Магомет был в узких темных брюках и облегающем, тоже темном свитере. Сестра милосердия несколько неожиданно преобразилась.
– Оценивающе смотрите? – спросила, догоняя нас, Лиз. – На мне лишь защитный костюм, уверяю вас, не уступающий по качествам вашему марсианскому балахону, спасшему вас, но лишь более элегантный. Как вы думаете? – спросила она шведа.
Швед усмехнулся.
Я слышал о таких костюмах и знал, что они баснословно дороги.
– Я еду в город, – сказала Лиз. – Наша команда продолжает раскопки. Может быть, вы, Рой Бредли, наденете свой костюм и отвезете меня на своем «джипе»?
Она говорила это, а смотрела на шведа.
– Мне тоже надо быть там, – сказал он.
– Но я не пущу вас без костюма! – воскликнула Лиз.
– Он уже на мне, – просто сказал швед.
Мы с Лиз удивленно посмотрели на завидную фигуру атлета в элегантном белом костюме спортсмена. Признаться, я потом плохо понимал, чем он занимается, этот швед. Может быть, он тоже был корреспондентом? Он всегда мало говорил. Но к нему приходили какие-то люди за указаниями. Он много ездил, часто вместе со мной, нередко вместе с Лиз; во всяком случае, Лиз не упускала такой возможности.
На этот раз мы поехали втроем.
У меня в моем допотопном балахоне был идиотский вид. Лиз напоминала в черном облегающем одеянии дьяволенка... Швед был Вергилием в белом костюме, спокойно прогуливающимся по аду, все знающем, все угадывающем...
У нас были радиометры, но у шведа он был какой-то особенный. И мы словно состязались в треске своих приборов. Порой они тревожно захлебывались.
В разрушенном городе работали спасательные команды интернациональной бригады. Лиз знала места, где сосредоточивались те больные, которыми еще можно было заниматься.
Город остался тем же адом, каким я уже видел его в первые минуты после взрыва. Только трупов теперь стало больше. Их извлекали из-под камней, складывали на асфальт.

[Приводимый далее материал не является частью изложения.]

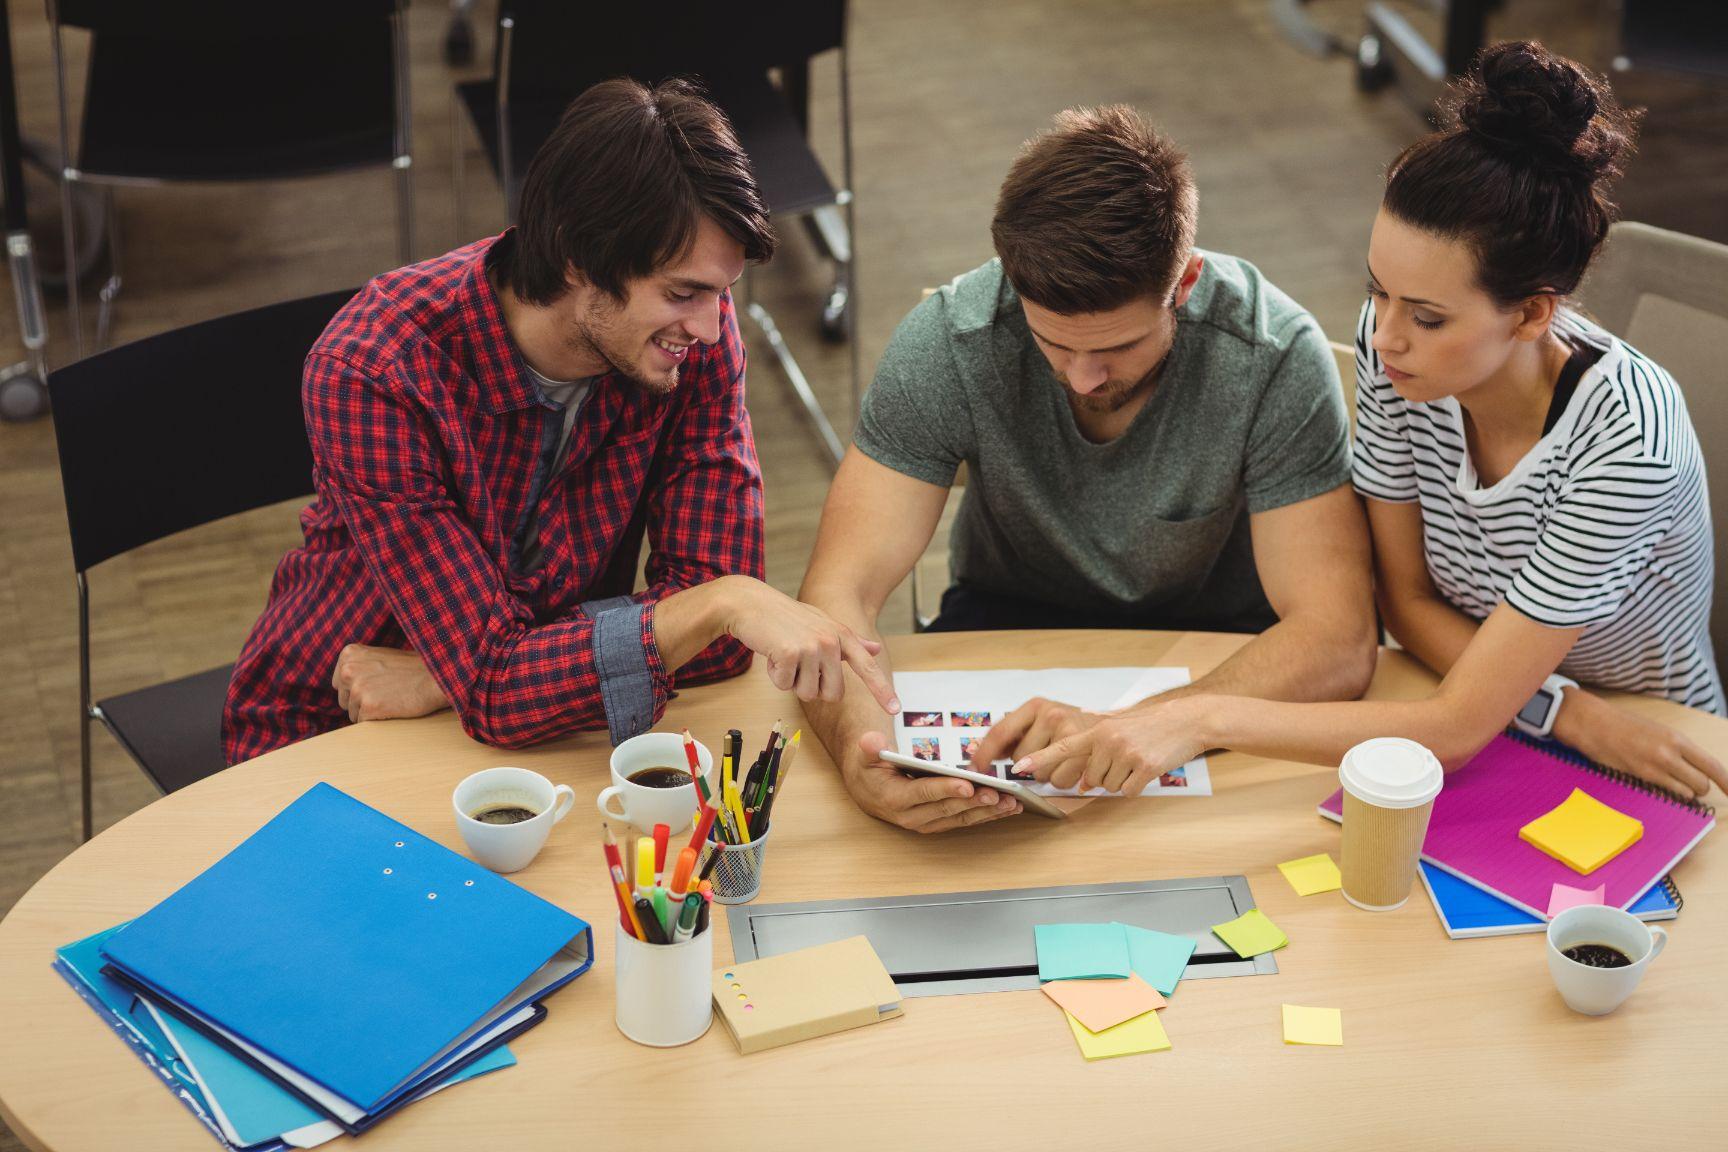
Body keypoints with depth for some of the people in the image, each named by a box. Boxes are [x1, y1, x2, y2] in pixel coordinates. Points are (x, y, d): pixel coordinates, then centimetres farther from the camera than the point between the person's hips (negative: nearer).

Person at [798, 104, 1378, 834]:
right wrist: (859, 741, -48)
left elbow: (1337, 641, -32)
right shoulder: (948, 341, -24)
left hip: (1219, 652, 1)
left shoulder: (1275, 355, -27)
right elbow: (838, 590, -24)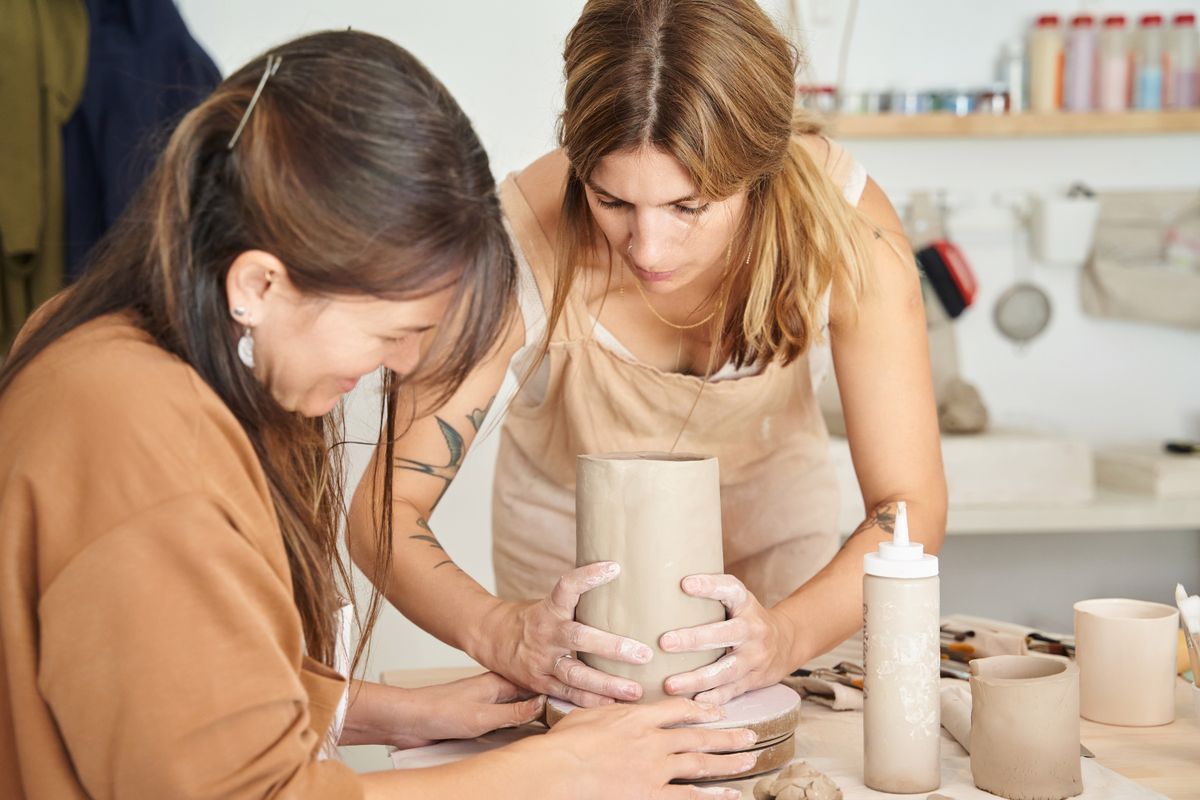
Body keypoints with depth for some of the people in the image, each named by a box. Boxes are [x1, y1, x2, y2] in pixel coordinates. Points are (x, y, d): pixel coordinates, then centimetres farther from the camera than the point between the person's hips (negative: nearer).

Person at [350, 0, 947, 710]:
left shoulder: (844, 223, -32)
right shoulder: (522, 242, -35)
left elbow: (911, 505, -30)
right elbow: (386, 506, -32)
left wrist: (785, 637, -49)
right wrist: (500, 632, -51)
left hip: (768, 525, -1)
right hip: (572, 537, 1)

Они разлагались на жаре, и от них шел дурманящий, сладкий запах.
– Не знаю, что страшнее, – сказала Лиз, – что произошло или что произойдет?
– Вы ждете еще чего-нибудь? – спросил я.
– Многого, – сказала она. – Эпидемий.
– А я жду... Знаете, чего я жду? – спросил я, оглядываясь вокруг.
Удивительно, как долго могут дымиться развалины! Хотя это, может быть, оттого, что никто их не тушил... Город догорал, тлел, как дымящаяся головешка, расстилая смрад по улицам, ограниченным горами битого камня... На этих улицах словно остались только отвалы пустой породы, а домов, которые окружали их, здесь уже не было.
– Я написал в газету, что присутствовал на первом дне Страшного суда, – сказал я. – Мне показалось, что все покойники вышли из могил и, корчась, ползли меж камнями. Я написал о том, что здесь видел.
– Если бы я могла, я выколола бы глаза всем, кто это видел. Этого нельзя видеть! – сказала Лиз.
– Может быть, надо лишить зрения тех, кто сделал это, – заметил швед.